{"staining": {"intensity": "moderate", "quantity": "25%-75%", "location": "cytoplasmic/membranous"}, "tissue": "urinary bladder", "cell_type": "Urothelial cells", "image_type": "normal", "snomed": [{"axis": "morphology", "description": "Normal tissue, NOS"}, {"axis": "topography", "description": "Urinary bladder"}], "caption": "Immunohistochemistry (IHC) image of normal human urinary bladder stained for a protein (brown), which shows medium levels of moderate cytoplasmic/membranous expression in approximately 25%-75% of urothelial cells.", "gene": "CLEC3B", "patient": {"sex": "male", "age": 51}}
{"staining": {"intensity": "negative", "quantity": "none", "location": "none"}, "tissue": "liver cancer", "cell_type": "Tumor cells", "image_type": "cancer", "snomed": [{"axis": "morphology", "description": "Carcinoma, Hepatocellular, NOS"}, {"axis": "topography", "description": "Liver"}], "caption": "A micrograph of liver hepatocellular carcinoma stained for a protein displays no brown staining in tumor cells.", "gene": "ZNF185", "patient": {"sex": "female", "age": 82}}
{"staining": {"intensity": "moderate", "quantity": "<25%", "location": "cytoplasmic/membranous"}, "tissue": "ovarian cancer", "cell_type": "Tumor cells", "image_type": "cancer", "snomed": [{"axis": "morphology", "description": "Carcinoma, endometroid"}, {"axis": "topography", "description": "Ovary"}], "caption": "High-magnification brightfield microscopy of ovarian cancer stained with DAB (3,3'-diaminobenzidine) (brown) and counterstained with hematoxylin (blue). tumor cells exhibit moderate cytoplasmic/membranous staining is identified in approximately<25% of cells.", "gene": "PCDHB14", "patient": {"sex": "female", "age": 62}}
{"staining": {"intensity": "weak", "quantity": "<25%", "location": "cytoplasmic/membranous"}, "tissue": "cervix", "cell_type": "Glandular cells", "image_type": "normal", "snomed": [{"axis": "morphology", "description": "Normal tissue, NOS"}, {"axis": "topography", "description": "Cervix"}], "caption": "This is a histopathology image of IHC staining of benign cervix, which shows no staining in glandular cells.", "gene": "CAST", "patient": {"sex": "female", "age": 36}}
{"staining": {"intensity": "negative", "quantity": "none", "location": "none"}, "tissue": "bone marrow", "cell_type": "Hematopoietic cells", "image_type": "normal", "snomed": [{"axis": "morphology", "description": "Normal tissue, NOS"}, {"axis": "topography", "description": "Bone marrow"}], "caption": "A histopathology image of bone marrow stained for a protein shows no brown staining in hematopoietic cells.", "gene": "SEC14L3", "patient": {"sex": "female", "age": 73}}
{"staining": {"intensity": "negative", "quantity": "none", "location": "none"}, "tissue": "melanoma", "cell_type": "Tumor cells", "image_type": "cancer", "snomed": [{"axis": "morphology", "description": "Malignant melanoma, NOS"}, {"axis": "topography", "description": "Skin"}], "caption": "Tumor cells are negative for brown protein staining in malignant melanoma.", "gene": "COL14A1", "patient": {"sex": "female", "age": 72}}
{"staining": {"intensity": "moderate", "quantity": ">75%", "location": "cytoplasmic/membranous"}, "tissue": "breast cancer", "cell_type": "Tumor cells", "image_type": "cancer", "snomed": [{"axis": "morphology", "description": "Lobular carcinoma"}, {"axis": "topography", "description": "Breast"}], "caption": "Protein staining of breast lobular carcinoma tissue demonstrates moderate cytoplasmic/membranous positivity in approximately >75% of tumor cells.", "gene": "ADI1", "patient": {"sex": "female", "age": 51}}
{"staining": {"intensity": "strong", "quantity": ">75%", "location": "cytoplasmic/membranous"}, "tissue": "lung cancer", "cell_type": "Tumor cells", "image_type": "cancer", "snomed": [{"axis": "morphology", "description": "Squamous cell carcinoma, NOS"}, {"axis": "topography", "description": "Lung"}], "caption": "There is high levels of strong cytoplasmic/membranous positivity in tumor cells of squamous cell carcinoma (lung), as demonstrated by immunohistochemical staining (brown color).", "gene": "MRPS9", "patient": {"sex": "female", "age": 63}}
========================================
__WHAT YOU NEED TO DO__. For this task, print the records again exactly as they appear.

__RESULT OF THIS EXERCISE__.
{"staining": {"intensity": "moderate", "quantity": "25%-75%", "location": "cytoplasmic/membranous"}, "tissue": "urinary bladder", "cell_type": "Urothelial cells", "image_type": "normal", "snomed": [{"axis": "morphology", "description": "Normal tissue, NOS"}, {"axis": "topography", "description": "Urinary bladder"}], "caption": "Immunohistochemistry (IHC) image of normal human urinary bladder stained for a protein (brown), which shows medium levels of moderate cytoplasmic/membranous expression in approximately 25%-75% of urothelial cells.", "gene": "CLEC3B", "patient": {"sex": "male", "age": 51}}
{"staining": {"intensity": "negative", "quantity": "none", "location": "none"}, "tissue": "liver cancer", "cell_type": "Tumor cells", "image_type": "cancer", "snomed": [{"axis": "morphology", "description": "Carcinoma, Hepatocellular, NOS"}, {"axis": "topography", "description": "Liver"}], "caption": "A micrograph of liver hepatocellular carcinoma stained for a protein displays no brown staining in tumor cells.", "gene": "ZNF185", "patient": {"sex": "female", "age": 82}}
{"staining": {"intensity": "moderate", "quantity": "<25%", "location": "cytoplasmic/membranous"}, "tissue": "ovarian cancer", "cell_type": "Tumor cells", "image_type": "cancer", "snomed": [{"axis": "morphology", "description": "Carcinoma, endometroid"}, {"axis": "topography", "description": "Ovary"}], "caption": "High-magnification brightfield microscopy of ovarian cancer stained with DAB (3,3'-diaminobenzidine) (brown) and counterstained with hematoxylin (blue). tumor cells exhibit moderate cytoplasmic/membranous staining is identified in approximately<25% of cells.", "gene": "PCDHB14", "patient": {"sex": "female", "age": 62}}
{"staining": {"intensity": "weak", "quantity": "<25%", "location": "cytoplasmic/membranous"}, "tissue": "cervix", "cell_type": "Glandular cells", "image_type": "normal", "snomed": [{"axis": "morphology", "description": "Normal tissue, NOS"}, {"axis": "topography", "description": "Cervix"}], "caption": "This is a histopathology image of IHC staining of benign cervix, which shows no staining in glandular cells.", "gene": "CAST", "patient": {"sex": "female", "age": 36}}
{"staining": {"intensity": "negative", "quantity": "none", "location": "none"}, "tissue": "bone marrow", "cell_type": "Hematopoietic cells", "image_type": "normal", "snomed": [{"axis": "morphology", "description": "Normal tissue, NOS"}, {"axis": "topography", "description": "Bone marrow"}], "caption": "A histopathology image of bone marrow stained for a protein shows no brown staining in hematopoietic cells.", "gene": "SEC14L3", "patient": {"sex": "female", "age": 73}}
{"staining": {"intensity": "negative", "quantity": "none", "location": "none"}, "tissue": "melanoma", "cell_type": "Tumor cells", "image_type": "cancer", "snomed": [{"axis": "morphology", "description": "Malignant melanoma, NOS"}, {"axis": "topography", "description": "Skin"}], "caption": "Tumor cells are negative for brown protein staining in malignant melanoma.", "gene": "COL14A1", "patient": {"sex": "female", "age": 72}}
{"staining": {"intensity": "moderate", "quantity": ">75%", "location": "cytoplasmic/membranous"}, "tissue": "breast cancer", "cell_type": "Tumor cells", "image_type": "cancer", "snomed": [{"axis": "morphology", "description": "Lobular carcinoma"}, {"axis": "topography", "description": "Breast"}], "caption": "Protein staining of breast lobular carcinoma tissue demonstrates moderate cytoplasmic/membranous positivity in approximately >75% of tumor cells.", "gene": "ADI1", "patient": {"sex": "female", "age": 51}}
{"staining": {"intensity": "strong", "quantity": ">75%", "location": "cytoplasmic/membranous"}, "tissue": "lung cancer", "cell_type": "Tumor cells", "image_type": "cancer", "snomed": [{"axis": "morphology", "description": "Squamous cell carcinoma, NOS"}, {"axis": "topography", "description": "Lung"}], "caption": "There is high levels of strong cytoplasmic/membranous positivity in tumor cells of squamous cell carcinoma (lung), as demonstrated by immunohistochemical staining (brown color).", "gene": "MRPS9", "patient": {"sex": "female", "age": 63}}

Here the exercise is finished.